The Case Against Over Parenting

Discussion in 'Parenting News' started by flutterby, Nov 23, 2009.

  1. flutterby

    flutterby Fly away!

  2. compassion

    compassion Member

    I read this last night. I agree with a lot of it. However, my speicla needs kids need a lot of guidance and support and that can be confused someitmes with helicoptor parenting. It is not, it is adovcacy and warrior parenting. Compassion
  3. TerryJ2

    TerryJ2 Well-Known Member

    Great article!

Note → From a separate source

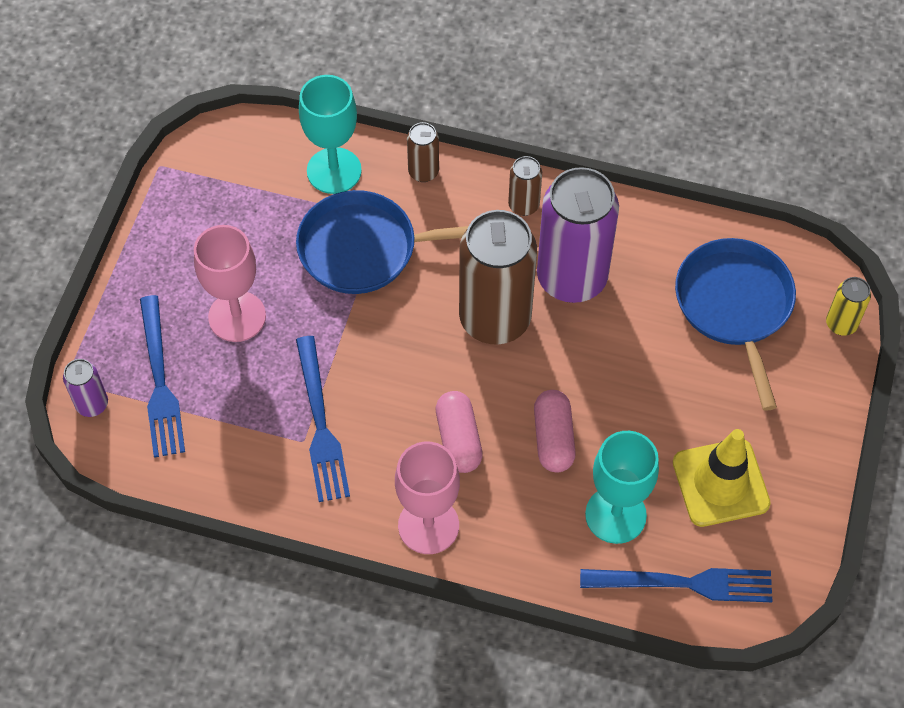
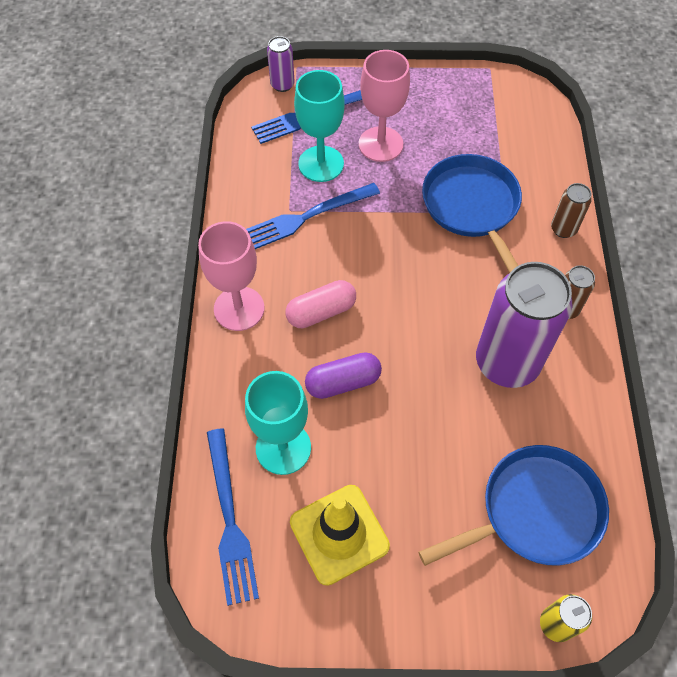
camera: 75 degrees right, 0 degrees up
turquoise goblet [299,75,362,194] -> turquoise goblet moved to [294,70,345,182]
brown can [459,210,537,345] -> none
pink capsule [534,390,576,472] -> purple capsule [305,352,382,399]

She's a lively writer.
    I agree with-it all in regard to my easy child.
    But with-my difficult child son, sigh, I only wish I could take the rotor blades off that helicipter ... LOL! We let him ride his bike to the local university and get a soda. And to two friend's houses.
  4. TerryJ2

    TerryJ2 Well-Known Member

    Oh, in regard to the Ann Landers column suggesting parents take a digital photo of their kids ea morning b4 school, as a precaution, so you can show the police what the child was wearing ... I am grateful when my son walks out the door actually wearing something, LOL!
  5. DammitJanet

    DammitJanet Well-Known Member Staff Member

    Good lord...a photo each morning? And I thought I was overprotective!
  6. maril

    maril New Member

    Thanks for the link! Very good read.

    Paragraph near the conclusion of the article with some interesting points:

    Finally, there is the gift of humility, which parents need to offer one another. We can fuss and fret and shuttle and shelter, but in the end, what we do may not matter as much as we think. Freakonomics authors Stephen Dubner and Steven Levitt analyzed a Department of Education study tracking the progress of kids through fifth grade and found that things like how much parents read to their kids, how much TV kids watch and whether Mom works make little difference. "Frequent museum visits would seem to be no more productive than trips to the grocery store," they argued in USA Today. "By the time most parents pick up a book on parenting technique, it's too late. Many of the things that matter most were decided long ago — what kind of education a parent got, what kind of spouse he wound up with and how long they waited to have children."